Since the IPCC issued its inaugural assessment in 1990, "historically distinct research communities" have worked independently and produced separate reports.
That segregation was probably a mistake, experts on both sides of the divide told AFP.
"Disaster specialists have a world of experience that should be an essential baseline for adaptation to future climate change," said Tom Downing, head of the Global Climate Adaptation Partnership in Oxford and a veteran of the IPCC process.
"It is encouraging to see the IPCC take forward this integration in a groundbreaking assessment."
"One of the key take-home messages of this report is the emphasis on exposure and vulnerability," agreed Will Steffen, head of the Australian National University's Climate Change Institute.
"Science is only part of the puzzle here.

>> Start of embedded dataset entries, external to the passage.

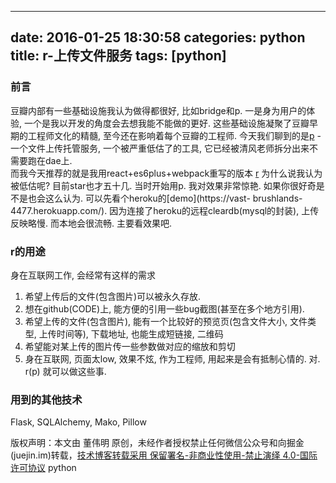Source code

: 
---
date: 2016-01-25 18:30:58
categories: python
title: r-上传文件服务
tags: [python]
---
### 前言
豆瓣内部有一些基础设施我认为做得都很好, 比如bridge和p. 一是身为用户的体验, 一个是我以开发的角度会去想我能不能做的更好.
这些基础设施凝聚了豆瓣早期的工程师文化的精髓, 至今还在影响着每个豆瓣的工程师.
今天我们聊到的是[p](https://github.com/qingfeng/p) \- 一个文件上传托管服务, 一个被严重低估了的工具,
它已经被清风老师拆分出来不需要跑在dae上.  
而我今天推荐的就是我用react+es6plus+webpack重写的版本 [r](https://github.com/dongweiming/r)
为什么说我认为被低估呢? 目前star也才五十几. 当时开始用p. 我对效果非常惊艳.
如果你很好奇是不是也会这么认为. 可以先看个heroku的[demo](https://vast-
brushlands-4477.herokuapp.com/). 因为连接了heroku的远程cleardb(mysql的封装), 上传反映略慢.
而本地会很流畅. 主要看效果吧.
### r的用途
身在互联网工作, 会经常有这样的需求
  1. 希望上传后的文件(包含图片)可以被永久存放.
  2. 想在github(CODE)上, 能方便的引用一些bug截图(甚至在多个地方引用).
  3. 希望上传的文件(包含图片), 能有一个比较好的预览页(包含文件大小, 文件类型, 上传时间等), 下载地址, 也能生成短链接, 二维码
  4. 希望能对某上传的图片传一些参数做对应的缩放和剪切
  5. 身在互联网, 页面太low, 效果不炫, 作为工程师, 用起来是会有抵制心情的.
对. r(p) 就可以做这些事.
### 用到的其他技术
Flask, SQLAlchemy, Mako, Pillow

版权声明：本文由 董伟明 原创，未经作者授权禁止任何微信公众号和向掘金(juejin.im)转载，[技术博客转载采用 保留署名-非商业性使用-禁止演绎 4.0-国际许可协议](https://creativecommons.org/licenses/by-nc-nd/4.0/deed.zh)
python
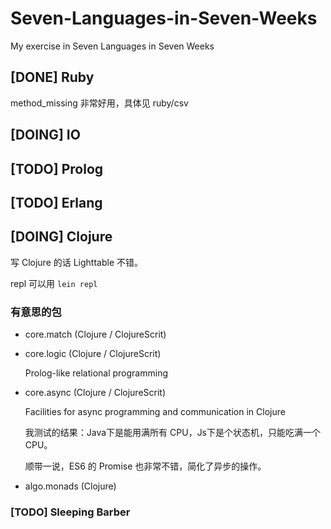 # Seven-Languages-in-Seven-Weeks

My exercise in Seven Languages in Seven Weeks

## [DONE] Ruby

method_missing 非常好用，具体见 ruby/csv

## [DOING] IO

## [TODO] Prolog

## [TODO] Erlang

## [DOING] Clojure

写 Clojure 的话 Lighttable 不错。

repl 可以用 `lein repl`

### 有意思的包

- core.match (Clojure / ClojureScrit)

- core.logic (Clojure / ClojureScrit)

  Prolog-like relational programming

- core.async (Clojure / ClojureScrit)

  Facilities for async programming and communication in Clojure

  我测试的结果：Java下是能用满所有 CPU，Js下是个状态机，只能吃满一个 CPU。

  顺带一说，ES6 的 Promise 也非常不错，简化了异步的操作。

- algo.monads (Clojure)

### [TODO] Sleeping Barber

The others have to do with people's resilience and adaptability."
Neville Nicholls, a professor at Monash University in Melborne and a lead author of the pure-science chapter on how climate change affects weather, said the collaboration "strengthened us both."
"It has made the scientists focus a lot more on what the risk community really needs, and the disaster risk community have a better idea of what we can -- and can't -- give them," he said by phone.
The change in tack follows several reputation-damaging mistakes uncovered in the IPCC's landmark Fourth Assessment Report in 2007.
Most of the errors, including a wildly inaccurate estimate of the pace of glacier melt-off in the Himalayas, stem in part from poor coordination between these communities, IPCC scientists acknowledge.
The new, solution-oriented report, identifies relatively easy and cheap "low-regret" actions such as early warning systems in areas likely to be hit by deadly heatwaves or flooding.
Improved building codes and forecasting capacity could likewise help save lives in cyclone-prone regions.
But the longer such measures are put off the more costly or ineffective they become, it cautions.
Many adaptation schemes have already been put in place, especially at the local level.
Newly-planted mangrove forests in Vietnam, Cambodia and Myanmar help break the destructive force of cyclones jacked up by warmer and rising seas. And new heat-resistant strains of corn, rice and beans could save thousands of lives.
More than 350 million worldwide people face a "perfect storm" of conditions for potential food disaster, according to the Consultative Group on International Agricultural Research (CGIAR).
Sometimes there may be not "options" at all -- citizens of several small island states face permanent relocation due to rising seas, the report said.